### Task set
a - Transcribe the passage on the President's war funding veto between "It takes a deafness" and "any other name.", inclusive.
b - Pick up the commentary on the President's war funding veto after its final sentence and write the section that follows.

Doesn't sound like I've ever been all that thrilled with what the President said four years ago on the Lincoln. And I'm not. But my criticisms are honest; those of the Democrats are not.
Unfortunately the latter have been hammered from here to ubiquity, and are part of the settled conventional wisdom - an oxymoron if ever there was one.
~ ~ ~
So the President issued the second veto of his presidency, an appalling paucity even given his party's control of Congress for his first six years in office, and how RINOesque it became in the last two. To the question of, "Now what?", I think the answer is clear. First and foremost, there will be no compromise from the Democrat side of the aisle. Don't believe me? Just listen to their reaction:
Democratic congressional leaders cast the veto as willful defiance of the American people. "The President wants a blank check," House Speaker Nancy Pelosi (CA) said just minutes after Bush's statement. "The Congress is not going to give it to him." Senate Majority Leader Harry M. Reid (NV) said that "if the President thinks that by vetoing this bill he will stop us from trying to change the direction of this war, he is mistaken."
It takes a deafness to irony for Crazy Nancy to talk about Bush seeking "blank checks" given the shameless extent to which her party larded up this war funding bill with all manner of fiscal hog slop having not the slightest thing to do with the war. On the other hand, another message may be getting delivered in the clear: the Democrats working up the audacity to openly defund the war. That's certainly consistent with the "willfully defiant" tone of Dirty Harry, whose clearly focus-grouped "change the direction of this war" crack is "retreat" by any other name.

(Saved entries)
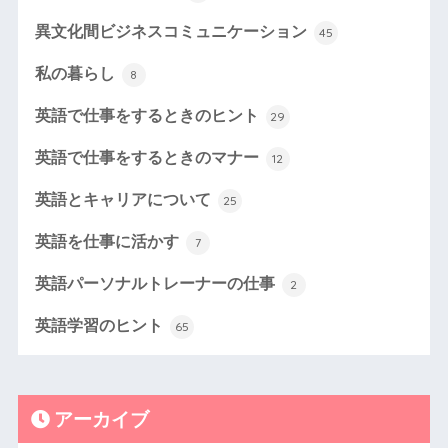
異文化間ビジネスコミュニケーション
45
私の暮らし
8
英語で仕事をするときのヒント
29
英語で仕事をするときのマナー
12
英語とキャリアについて
25
英語を仕事に活かす
7
英語パーソナルトレーナーの仕事
2
英語学習のヒント
65
アーカイブ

### Task answers
a -
It takes a deafness to irony for Crazy Nancy to talk about Bush seeking "blank checks" given the shameless extent to which her party larded up this war funding bill with all manner of fiscal hog slop having not the slightest thing to do with the war. On the other hand, another message may be getting delivered in the clear: the Democrats working up the audacity to openly defund the war. That's certainly consistent with the "willfully defiant" tone of Dirty Harry, whose clearly focus-grouped "change the direction of this war" crack is "retreat" by any other name.

b -
Well, perhaps not so openly. The whole point of passing the Iraq/Afghanistan appropriation with the withdrawal poison pill attached was to enable the Dems to say that they provided money for the troops, and it was Bush who blocked it, just like he's blocking Donk attempts to "support the troops" by forcing them to run away from the terrorists they're thrashing. A damned if you do, damned if you don't proposition. Now there's no withdrawal timetable, but no money for the troops either. And the Pelosi/Reid axis can take their own sweet time coming up with a fresh bill. "Defunding" by any other name.
The mandatory-drawdown-without-saying-so has already begun. The "Surge," particularly the training and expansion of Iraqi security forces, is already slowing down, and a vehicle called the Mine Resistant Ambush Protector vehicle, which is capable of reducing casualties from IED attacks by as much as 80%, will now not be available. Overall, by money-juggling and making Abe Lincoln (not the carrier) scream, Middle East operations can be stretched out to almost the end of July, but then will grind to a halt. After that the best military in the world will be like an abandoned windup toy, or a Lamborghini sitting by the side of the road with an empty gas tank, defeated by the one enemy over which their unparalleled martial prowess has no power: the Democrat Party. al Qaeda and its Iranian sponsors will simply be the cleanup crew.
On that bright, sunny mid-summer day, you can bet your booyeah that Crazy Nancy and Dirty Harry, the oddest couple since Michael Moore (think about it....), will be in front of the cameras blaming George W. Bush for "betraying" our men and women in uniform. The President will doubtless turn the other cheek yet again. And most Americans will probably buy it.
Will the Speakerette and Senate Majority Chisler have their own "mission accomplished" banner hanging in the background when they celebrate their moment of "triumph"? That'd be a level of irony that even Crazy Nancy would be able to appreciate.